[[ INPUT DATA open ]]

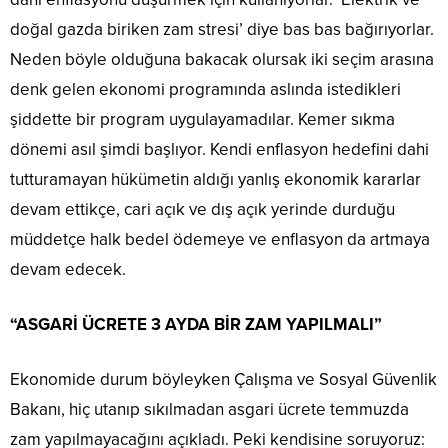
doğal gazda biriken zam stresi’ diye bas bas bağırıyorlar.
Neden böyle olduğuna bakacak olursak iki seçim arasına
denk gelen ekonomi programında aslında istedikleri
şiddette bir program uygulayamadılar. Kemer sıkma
dönemi asıl şimdi başlıyor. Kendi enflasyon hedefini dahi
tutturamayan hükümetin aldığı yanlış ekonomik kararlar
devam ettikçe, cari açık ve dış açık yerinde durduğu
müddetçe halk bedel ödemeye ve enflasyon da artmaya
devam edecek.
“ASGARİ ÜCRETE 3 AYDA BİR ZAM YAPILMALI”
Ekonomide durum böyleyken Çalışma ve Sosyal Güvenlik
Bakanı, hiç utanıp sıkılmadan asgari ücrete temmuzda
zam yapılmayacağını açıkladı. Peki kendisine soruyoruz:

[[ INPUT DATA closed ]]

# TASK ITEM
Give the number of lines in the data above that contain the word "devam", with no accompanying text.

# TASK ANSWER
2